TASK DESCRIPTION = Quote the lines of the data below verbatim, beginning at the line that contains "Figure 2. Droplet" and ending at the last line, both included, and excluding pictures.

*** Opening of GIVEN DATA ***

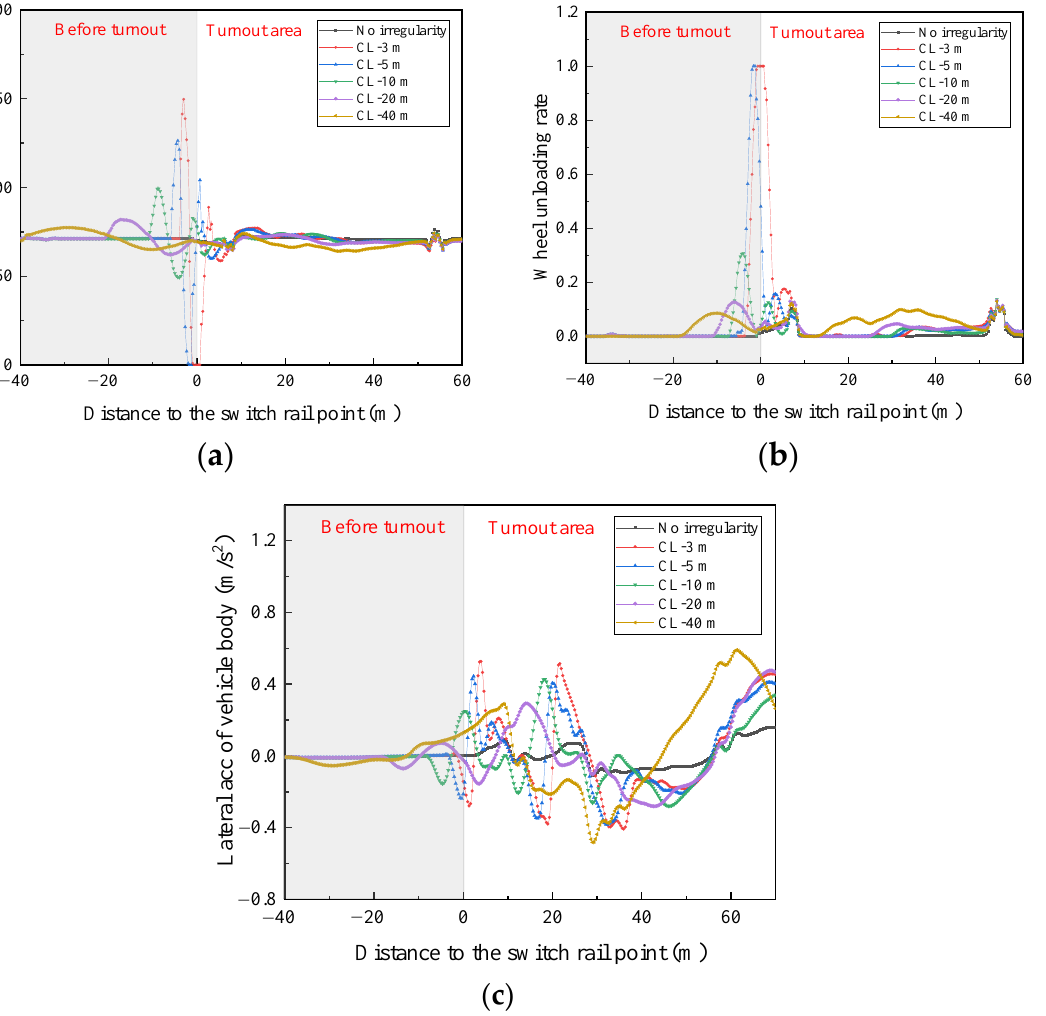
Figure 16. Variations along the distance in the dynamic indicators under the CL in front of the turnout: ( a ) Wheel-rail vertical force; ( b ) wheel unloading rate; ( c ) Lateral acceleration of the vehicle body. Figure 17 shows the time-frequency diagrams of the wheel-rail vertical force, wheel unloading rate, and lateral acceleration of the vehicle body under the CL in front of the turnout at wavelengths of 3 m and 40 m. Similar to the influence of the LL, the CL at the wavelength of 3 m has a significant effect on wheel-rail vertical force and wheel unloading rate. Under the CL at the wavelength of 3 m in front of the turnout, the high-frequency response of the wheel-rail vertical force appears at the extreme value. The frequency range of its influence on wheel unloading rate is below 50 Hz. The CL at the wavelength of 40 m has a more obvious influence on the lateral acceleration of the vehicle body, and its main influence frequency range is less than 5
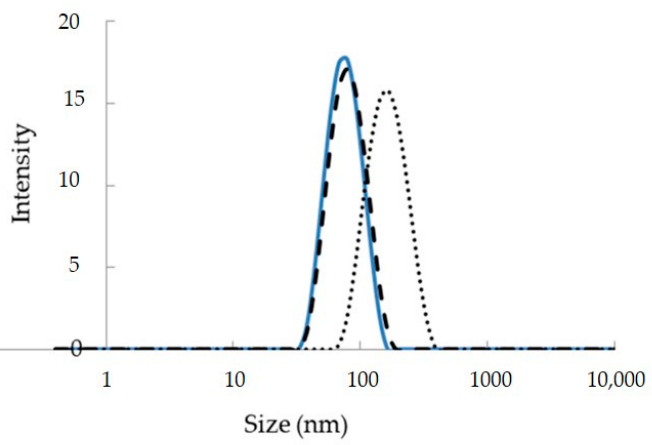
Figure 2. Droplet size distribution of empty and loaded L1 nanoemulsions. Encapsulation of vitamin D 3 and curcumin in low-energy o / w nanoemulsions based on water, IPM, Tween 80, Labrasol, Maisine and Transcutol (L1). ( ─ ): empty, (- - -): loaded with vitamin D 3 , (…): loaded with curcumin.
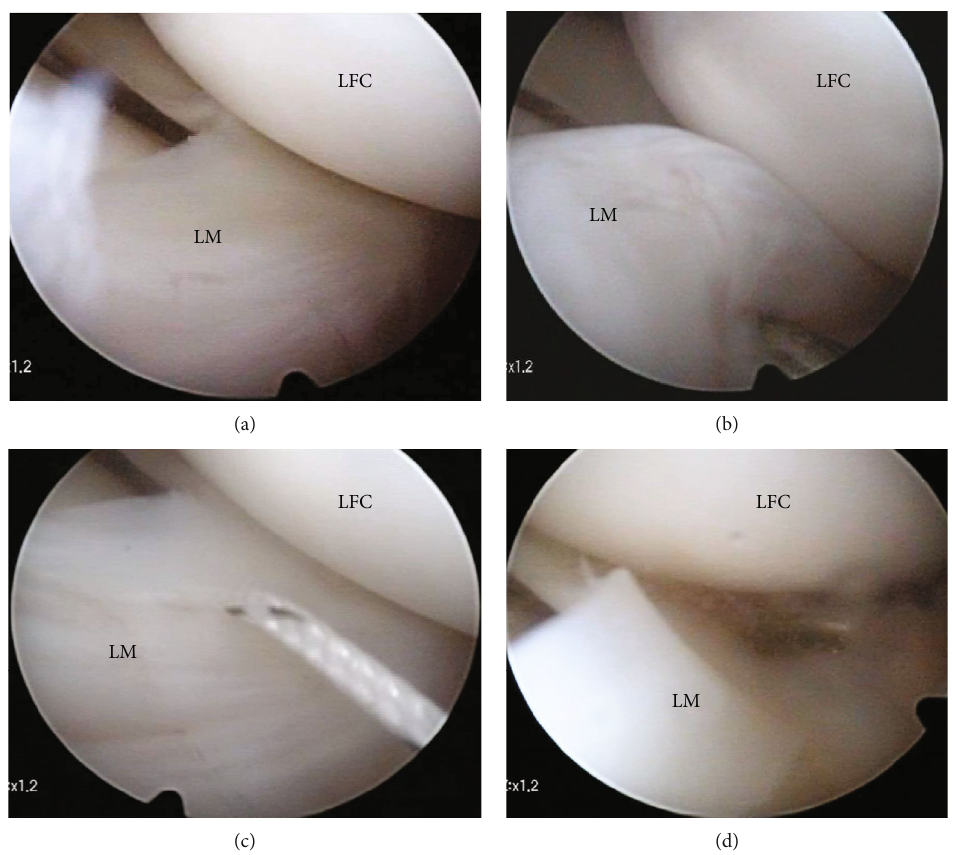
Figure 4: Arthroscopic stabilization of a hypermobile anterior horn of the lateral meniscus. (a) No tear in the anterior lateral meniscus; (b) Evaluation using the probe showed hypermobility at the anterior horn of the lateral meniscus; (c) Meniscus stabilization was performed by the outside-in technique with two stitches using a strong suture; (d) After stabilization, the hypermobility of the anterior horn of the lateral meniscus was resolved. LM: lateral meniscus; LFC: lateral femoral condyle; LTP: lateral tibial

*** Close of GIVEN DATA ***

ANSWER =
Figure 2. Droplet size distribution of empty and loaded L1 nanoemulsions. Encapsulation of vitamin D 3 and curcumin in low-energy o / w nanoemulsions based on water, IPM, Tween 80, Labrasol, Maisine and Transcutol (L1). ( ─ ): empty, (- - -): loaded with vitamin D 3 , (…): loaded with curcumin.
Figure 4: Arthroscopic stabilization of a hypermobile anterior horn of the lateral meniscus. (a) No tear in the anterior lateral meniscus; (b) Evaluation using the probe showed hypermobility at the anterior horn of the lateral meniscus; (c) Meniscus stabilization was performed by the outside-in technique with two stitches using a strong suture; (d) After stabilization, the hypermobility of the anterior horn of the lateral meniscus was resolved. LM: lateral meniscus; LFC: lateral femoral condyle; LTP: lateral tibial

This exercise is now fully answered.